Eles vão sendo apresentados por contato direto com personagens, mas também por situações que os situam como grupos sociais definidos ao longo do enredo. Michael, a princípio, não faz parte de nenhum desses três tipos, e nem do grupo de caçadores (pessoas ligadas ao mercado negro e com algum poderio militar).

Michael está sozinho, e possui apenas sua inteligência para ir seguindo em frente. E aí entram os atores mais odiados e amados dos adventures, os puzzles. Dead Synchronicity faz um bom trabalho ao conectar o desenvolvimento do enredo com criar uma clareza nos objetivos de Michael. Sempre é bem claro quais são os objetivos em curto e longo prazo, fazendo com que nunca nos sintamos perdidos ou realizando um quebra-cabeça apenas por sabermos que é o que vai nos fazer seguir adiante. Também não é necessário ficar caçando objetos de interação aqui, já que é possível alternar rapidamente entre eles de forma mais automática (o que é interessante para a adaptação aos consoles).
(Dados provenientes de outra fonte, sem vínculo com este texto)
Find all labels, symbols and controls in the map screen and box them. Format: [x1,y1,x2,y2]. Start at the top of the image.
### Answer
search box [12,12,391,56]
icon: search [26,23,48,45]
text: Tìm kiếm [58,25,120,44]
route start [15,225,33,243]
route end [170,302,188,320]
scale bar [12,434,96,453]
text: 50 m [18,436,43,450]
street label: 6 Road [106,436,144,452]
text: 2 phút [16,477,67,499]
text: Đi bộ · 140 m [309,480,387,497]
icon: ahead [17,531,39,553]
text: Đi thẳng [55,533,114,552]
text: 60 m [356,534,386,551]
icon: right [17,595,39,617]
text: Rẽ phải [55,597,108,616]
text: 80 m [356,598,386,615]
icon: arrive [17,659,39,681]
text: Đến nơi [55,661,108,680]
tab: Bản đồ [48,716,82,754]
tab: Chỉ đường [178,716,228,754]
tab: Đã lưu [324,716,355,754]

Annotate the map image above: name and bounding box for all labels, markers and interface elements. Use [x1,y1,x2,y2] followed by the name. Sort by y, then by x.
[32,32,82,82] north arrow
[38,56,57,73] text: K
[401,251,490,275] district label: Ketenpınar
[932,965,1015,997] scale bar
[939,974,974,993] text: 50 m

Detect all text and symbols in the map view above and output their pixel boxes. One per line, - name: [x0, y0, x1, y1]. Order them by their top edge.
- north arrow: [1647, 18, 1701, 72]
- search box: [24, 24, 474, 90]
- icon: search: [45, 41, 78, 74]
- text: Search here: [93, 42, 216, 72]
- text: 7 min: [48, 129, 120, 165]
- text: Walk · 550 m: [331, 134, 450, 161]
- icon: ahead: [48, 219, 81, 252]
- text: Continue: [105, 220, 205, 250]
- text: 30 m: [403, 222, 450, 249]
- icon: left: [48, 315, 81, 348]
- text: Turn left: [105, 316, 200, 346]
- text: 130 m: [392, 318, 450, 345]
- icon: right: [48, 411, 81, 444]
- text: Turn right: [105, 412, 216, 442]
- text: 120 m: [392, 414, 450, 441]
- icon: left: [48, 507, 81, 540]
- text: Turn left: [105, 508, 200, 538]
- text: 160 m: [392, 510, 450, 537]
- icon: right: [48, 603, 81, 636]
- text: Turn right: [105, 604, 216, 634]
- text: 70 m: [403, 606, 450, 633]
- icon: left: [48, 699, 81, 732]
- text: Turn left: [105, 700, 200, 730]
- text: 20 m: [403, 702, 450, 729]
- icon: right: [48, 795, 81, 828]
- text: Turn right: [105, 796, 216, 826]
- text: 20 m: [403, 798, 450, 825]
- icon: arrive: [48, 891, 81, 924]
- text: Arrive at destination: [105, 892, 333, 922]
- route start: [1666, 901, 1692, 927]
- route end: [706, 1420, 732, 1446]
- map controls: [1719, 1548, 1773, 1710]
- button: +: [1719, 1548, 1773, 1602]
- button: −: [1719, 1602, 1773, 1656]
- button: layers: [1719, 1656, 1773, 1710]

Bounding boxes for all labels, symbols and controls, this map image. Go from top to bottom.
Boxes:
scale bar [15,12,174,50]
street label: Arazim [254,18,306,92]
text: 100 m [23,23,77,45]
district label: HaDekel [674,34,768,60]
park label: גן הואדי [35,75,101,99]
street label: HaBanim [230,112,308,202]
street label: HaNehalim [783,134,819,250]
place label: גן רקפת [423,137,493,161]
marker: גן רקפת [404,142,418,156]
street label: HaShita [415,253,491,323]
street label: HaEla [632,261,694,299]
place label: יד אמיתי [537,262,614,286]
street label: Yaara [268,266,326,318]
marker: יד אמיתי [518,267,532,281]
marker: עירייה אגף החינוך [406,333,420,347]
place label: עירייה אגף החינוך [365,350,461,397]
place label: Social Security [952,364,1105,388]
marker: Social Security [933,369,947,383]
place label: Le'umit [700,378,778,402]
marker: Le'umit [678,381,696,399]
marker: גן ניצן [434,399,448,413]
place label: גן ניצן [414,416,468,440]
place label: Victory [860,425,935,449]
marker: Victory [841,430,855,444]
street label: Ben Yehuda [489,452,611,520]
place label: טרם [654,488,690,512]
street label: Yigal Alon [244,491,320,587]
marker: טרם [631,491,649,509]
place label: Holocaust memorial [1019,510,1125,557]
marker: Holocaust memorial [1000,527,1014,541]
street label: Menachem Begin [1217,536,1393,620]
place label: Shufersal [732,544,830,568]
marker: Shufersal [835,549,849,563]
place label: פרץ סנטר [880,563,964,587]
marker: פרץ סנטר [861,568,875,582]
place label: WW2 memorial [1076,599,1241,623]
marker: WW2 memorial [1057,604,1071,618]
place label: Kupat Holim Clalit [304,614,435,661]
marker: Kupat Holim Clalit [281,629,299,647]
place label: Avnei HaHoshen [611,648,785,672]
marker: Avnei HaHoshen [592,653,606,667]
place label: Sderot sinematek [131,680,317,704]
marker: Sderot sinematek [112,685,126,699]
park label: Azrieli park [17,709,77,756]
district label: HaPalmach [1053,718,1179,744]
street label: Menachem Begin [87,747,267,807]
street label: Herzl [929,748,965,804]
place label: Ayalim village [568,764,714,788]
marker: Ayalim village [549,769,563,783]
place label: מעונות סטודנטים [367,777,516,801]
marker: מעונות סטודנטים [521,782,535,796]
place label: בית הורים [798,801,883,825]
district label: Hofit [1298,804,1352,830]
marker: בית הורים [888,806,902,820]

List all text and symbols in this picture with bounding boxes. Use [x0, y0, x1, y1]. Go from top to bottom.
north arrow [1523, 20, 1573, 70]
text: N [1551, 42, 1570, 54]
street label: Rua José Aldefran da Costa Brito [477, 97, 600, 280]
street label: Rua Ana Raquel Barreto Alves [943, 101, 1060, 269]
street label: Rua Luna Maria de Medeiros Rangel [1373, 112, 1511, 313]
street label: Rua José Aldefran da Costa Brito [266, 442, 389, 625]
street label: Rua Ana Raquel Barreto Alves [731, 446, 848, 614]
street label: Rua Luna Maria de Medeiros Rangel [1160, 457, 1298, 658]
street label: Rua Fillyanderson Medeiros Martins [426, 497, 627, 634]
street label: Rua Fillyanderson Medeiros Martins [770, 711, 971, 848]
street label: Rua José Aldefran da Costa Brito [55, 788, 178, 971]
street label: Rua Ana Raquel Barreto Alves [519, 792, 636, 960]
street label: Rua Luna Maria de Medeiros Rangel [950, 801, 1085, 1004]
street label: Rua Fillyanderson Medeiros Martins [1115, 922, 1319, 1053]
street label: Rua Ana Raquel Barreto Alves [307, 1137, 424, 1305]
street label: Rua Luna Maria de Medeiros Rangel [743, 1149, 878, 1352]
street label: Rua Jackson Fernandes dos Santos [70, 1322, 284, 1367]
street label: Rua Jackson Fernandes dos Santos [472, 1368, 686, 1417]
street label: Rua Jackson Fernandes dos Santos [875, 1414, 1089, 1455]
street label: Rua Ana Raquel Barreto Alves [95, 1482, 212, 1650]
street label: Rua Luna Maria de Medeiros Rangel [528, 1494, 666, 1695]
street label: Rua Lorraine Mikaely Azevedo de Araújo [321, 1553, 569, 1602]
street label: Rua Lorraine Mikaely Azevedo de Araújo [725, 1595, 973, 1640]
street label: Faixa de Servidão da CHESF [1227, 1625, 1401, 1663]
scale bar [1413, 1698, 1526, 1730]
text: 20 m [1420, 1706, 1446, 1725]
Ele é bastante linear, no sentido em que não nos dá múltiplos objetivos ao mesmo tempo, o que pode ser um problema quando se empaca em algo, e pelo fato de haver apenas uma solução para cada problema.  E ele costuma fazer um bom trabalho em dar pistas e sinais, o que também acontece de mãos dadas com a criação da atmosfera e dos personagens. Infelizmente em alguns momentos ele falha em sinalizar algumas coisas, quebrando alguns puzzles e frustrando a experiência, o que aconteceu duas vezes durante a jornada.

Dead Synchronicity é competente em responder ao jogador, dar feedback. Isso é importante para que o puzzle, de certa forma, ajuda a se resolver. Isso acontece quando a tentativa de usar um item de traz um retorno do motivo pelo qual aquilo não vai dar certo, e não apenas uma resposta como “não quero fazer isso” ou “qual o sentido disso?”.

Isso tudo para dizer que o jogo traz alguns puzzles interessantes e até mesmo memoráveis, sempre aliados à construção do enredo e dos personagens, mas que também traz outros chatos, irritantes e sem inspiração. Isso também se relaciona um pouco ao desenvolvimento do enredo, que é absolutamente bem conduzido de forma geral, mas que tropeça em alguns desses problemas da jogatina e também em algumas opções de áudio que não casam bem com a ação que está acontecendo.


Mas o jogo também traz personagens e situações impactantes. Do pragmático Caçador ao pastor iludido, do soldado irritado com gatos ao pai de família que parece ser bom demais para sobreviver nesse mundo. Dentre tipos tão interessantes e críveis no contexto de DS, o destaque fica para Rose, uma delirante garota que é prostituída por dois homens patifes e que está no centro de alguns dos puzzles mais memoráveis do jogo, e também para Michael, o protagonista que ocupa um lugar bem peculiar nesse mosaico de indivíduos.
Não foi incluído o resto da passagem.